The company issued its first catalog in the early 1940s, and then entered the "high-fidelity" music market. In 1954, RadioShack began selling its own private-label product under the brand name "Realistic".

After expanding to nine stores plus an extensive mail-order business, the company fell on hard times in the 1960s. In 1963 it was bought by the Tandy Corporation, which started as a leather-goods corporation. Tandy eventually got rid of everything but electronics, and in May 2000, it dropped the Tandy name.

Tandy also operated a chain similar to Radio Shack in the UK during the 1970s and 1980s, but under its own name.

In 1977, RadioShack introduced the TRS-80, one of the first mass-produced personal computers. Affectionately known as the "trash-80", the machine became a big hit. In the late 1980s, RadioShack made the transition between its proprietary lines of 8-bit computers to its line of more or less IBM-compatible Tandy series of computers.

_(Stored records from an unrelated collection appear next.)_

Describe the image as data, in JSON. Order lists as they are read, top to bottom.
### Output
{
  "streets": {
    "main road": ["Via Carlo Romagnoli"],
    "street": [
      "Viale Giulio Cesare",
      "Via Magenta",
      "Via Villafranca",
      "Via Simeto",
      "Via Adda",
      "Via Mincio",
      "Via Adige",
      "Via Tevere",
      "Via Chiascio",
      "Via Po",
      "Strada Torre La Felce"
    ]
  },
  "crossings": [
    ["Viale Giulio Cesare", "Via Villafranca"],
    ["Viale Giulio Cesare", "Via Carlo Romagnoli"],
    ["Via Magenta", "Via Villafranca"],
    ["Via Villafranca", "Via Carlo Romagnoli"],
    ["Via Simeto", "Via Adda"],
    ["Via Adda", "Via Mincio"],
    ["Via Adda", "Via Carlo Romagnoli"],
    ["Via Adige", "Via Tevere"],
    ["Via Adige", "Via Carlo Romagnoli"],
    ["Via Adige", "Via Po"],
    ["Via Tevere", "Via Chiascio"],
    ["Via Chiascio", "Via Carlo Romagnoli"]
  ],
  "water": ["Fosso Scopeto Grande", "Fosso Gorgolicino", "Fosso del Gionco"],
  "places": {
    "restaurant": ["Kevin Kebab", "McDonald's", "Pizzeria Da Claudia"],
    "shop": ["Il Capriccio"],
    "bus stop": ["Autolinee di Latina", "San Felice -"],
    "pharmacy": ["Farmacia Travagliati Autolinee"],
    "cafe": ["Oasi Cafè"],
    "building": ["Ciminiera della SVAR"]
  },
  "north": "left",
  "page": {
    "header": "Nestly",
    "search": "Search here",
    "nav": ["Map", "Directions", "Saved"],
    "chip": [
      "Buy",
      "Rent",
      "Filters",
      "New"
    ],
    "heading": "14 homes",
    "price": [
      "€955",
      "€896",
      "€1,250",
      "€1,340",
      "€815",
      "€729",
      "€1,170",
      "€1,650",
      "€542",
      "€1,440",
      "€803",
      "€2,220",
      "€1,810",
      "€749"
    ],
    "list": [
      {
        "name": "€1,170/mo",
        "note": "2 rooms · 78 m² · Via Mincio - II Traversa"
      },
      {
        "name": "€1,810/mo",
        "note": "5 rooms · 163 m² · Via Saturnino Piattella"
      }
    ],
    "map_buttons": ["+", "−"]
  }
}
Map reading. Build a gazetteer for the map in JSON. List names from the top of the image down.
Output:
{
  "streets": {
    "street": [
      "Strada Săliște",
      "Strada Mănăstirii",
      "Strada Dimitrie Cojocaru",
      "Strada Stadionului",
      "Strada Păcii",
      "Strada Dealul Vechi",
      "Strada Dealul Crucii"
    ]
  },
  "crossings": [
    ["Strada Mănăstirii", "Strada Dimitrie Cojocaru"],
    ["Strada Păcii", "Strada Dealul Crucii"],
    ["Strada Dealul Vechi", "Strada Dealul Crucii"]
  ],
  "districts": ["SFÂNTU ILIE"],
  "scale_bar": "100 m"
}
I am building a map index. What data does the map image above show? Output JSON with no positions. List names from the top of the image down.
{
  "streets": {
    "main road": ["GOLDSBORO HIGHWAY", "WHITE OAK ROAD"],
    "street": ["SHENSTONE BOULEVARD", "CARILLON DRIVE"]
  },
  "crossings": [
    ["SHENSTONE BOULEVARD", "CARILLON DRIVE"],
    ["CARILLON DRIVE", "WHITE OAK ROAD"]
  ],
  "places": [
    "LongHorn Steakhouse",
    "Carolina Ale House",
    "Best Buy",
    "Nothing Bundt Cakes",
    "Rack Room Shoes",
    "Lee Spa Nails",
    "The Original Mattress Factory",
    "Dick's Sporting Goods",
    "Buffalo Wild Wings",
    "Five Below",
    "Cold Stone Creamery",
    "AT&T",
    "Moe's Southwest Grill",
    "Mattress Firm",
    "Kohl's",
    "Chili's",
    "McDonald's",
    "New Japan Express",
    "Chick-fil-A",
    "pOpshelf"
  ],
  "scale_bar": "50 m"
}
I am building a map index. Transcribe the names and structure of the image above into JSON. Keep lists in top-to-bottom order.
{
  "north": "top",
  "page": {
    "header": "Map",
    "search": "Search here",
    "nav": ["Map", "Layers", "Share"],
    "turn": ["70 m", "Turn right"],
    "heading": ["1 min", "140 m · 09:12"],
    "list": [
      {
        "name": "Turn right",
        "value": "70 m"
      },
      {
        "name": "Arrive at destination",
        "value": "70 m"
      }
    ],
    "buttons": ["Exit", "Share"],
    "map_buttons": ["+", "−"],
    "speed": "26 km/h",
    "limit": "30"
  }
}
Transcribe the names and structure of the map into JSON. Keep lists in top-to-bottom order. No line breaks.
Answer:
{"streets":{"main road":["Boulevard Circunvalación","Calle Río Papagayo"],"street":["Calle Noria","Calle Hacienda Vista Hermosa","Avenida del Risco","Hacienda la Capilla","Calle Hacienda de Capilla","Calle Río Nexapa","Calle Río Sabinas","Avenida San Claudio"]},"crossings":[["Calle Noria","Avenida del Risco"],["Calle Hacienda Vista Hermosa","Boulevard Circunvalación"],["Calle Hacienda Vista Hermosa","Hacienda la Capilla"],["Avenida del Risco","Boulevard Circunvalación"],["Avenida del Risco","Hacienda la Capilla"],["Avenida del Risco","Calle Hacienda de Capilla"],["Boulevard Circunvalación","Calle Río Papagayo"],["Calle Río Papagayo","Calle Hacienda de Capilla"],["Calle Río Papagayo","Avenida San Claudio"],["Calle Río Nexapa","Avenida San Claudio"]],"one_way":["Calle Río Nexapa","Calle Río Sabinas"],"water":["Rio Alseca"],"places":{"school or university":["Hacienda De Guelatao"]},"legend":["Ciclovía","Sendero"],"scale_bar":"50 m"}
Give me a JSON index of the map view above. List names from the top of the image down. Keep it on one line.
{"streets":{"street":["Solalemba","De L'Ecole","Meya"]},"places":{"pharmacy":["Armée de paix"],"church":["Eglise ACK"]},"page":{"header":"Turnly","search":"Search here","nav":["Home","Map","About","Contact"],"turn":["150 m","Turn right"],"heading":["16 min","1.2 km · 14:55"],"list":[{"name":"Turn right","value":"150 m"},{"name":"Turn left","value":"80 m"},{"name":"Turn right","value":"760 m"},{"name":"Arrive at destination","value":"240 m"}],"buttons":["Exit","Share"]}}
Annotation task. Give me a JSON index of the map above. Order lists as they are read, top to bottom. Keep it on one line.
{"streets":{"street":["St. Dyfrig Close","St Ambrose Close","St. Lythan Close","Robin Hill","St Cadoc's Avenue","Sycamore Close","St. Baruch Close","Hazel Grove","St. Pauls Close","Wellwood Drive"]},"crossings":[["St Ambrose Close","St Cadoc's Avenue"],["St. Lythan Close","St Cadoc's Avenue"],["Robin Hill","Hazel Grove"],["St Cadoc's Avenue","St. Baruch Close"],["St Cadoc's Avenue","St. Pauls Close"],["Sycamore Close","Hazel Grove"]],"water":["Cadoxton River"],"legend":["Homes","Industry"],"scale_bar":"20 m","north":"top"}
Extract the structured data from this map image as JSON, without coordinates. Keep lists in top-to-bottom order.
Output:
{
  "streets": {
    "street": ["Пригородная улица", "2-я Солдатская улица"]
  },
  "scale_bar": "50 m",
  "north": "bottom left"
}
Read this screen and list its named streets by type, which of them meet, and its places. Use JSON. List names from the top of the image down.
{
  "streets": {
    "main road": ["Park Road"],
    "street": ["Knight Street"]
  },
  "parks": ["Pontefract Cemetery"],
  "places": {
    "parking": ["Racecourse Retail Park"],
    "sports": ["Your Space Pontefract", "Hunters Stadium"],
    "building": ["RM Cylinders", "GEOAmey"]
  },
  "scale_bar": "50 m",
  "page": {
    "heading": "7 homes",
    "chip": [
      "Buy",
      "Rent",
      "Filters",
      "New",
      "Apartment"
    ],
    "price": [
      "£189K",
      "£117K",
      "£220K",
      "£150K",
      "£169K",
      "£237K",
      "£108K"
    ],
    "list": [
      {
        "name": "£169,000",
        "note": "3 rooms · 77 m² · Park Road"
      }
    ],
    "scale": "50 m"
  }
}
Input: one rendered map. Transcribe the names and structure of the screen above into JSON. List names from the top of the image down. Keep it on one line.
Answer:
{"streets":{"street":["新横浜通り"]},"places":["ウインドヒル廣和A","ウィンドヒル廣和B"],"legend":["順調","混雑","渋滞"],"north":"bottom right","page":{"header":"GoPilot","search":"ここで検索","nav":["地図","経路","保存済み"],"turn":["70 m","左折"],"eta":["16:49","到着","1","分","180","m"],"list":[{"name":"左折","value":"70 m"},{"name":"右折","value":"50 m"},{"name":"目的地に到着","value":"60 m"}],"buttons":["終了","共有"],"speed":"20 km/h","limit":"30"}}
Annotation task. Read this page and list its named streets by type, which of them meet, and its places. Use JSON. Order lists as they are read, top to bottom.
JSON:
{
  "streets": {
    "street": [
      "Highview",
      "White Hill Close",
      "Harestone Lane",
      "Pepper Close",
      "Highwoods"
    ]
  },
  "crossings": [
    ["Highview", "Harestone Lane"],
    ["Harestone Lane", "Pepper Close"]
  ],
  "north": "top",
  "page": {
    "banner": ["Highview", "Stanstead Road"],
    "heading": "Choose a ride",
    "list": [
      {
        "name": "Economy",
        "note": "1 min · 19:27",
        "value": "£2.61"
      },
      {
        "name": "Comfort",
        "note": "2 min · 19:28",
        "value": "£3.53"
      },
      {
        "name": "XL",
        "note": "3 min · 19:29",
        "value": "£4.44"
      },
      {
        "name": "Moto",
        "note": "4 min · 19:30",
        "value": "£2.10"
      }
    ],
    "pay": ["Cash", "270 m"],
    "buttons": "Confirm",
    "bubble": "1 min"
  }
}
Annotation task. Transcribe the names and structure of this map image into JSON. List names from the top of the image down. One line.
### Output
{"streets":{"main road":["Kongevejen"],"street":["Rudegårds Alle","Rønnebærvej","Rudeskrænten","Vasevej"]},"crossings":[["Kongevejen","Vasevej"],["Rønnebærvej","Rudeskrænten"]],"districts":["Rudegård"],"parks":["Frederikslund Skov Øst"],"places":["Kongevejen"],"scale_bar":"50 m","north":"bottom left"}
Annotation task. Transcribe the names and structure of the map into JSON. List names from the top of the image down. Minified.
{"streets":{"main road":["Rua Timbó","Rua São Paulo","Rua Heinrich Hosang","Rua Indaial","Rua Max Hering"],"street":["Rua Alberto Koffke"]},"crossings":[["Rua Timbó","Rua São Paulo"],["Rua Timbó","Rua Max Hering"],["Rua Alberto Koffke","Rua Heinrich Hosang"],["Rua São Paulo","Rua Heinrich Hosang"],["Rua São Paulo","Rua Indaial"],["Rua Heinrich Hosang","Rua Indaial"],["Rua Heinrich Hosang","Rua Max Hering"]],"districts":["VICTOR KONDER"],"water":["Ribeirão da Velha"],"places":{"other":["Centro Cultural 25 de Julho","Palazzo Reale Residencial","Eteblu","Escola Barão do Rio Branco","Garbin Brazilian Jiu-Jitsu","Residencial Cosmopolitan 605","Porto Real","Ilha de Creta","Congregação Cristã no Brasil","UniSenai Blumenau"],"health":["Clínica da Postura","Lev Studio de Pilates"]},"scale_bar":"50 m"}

However, shrinking margins and lack of economies of scale led RadioShack to exit the computer manufacturing market by the mid-1990s.

Until 2001, RadioShack was notorious for asking for the names and addresses of all customers who made even minor purchases so that they could be added to the RadioShack mailing list. This practice was discontinued reportedly after the CEO of the company made a purchase at a RadioShack store and realized how annoying this practice was.

RadioShack had another big hit with products designed to take advantage of the Family Radio Service, a short-range, walkie-talkie system. Since mid-1990s, RadioShack has attempted to move into the consumer small components markets, focusing on marketing wireless phones.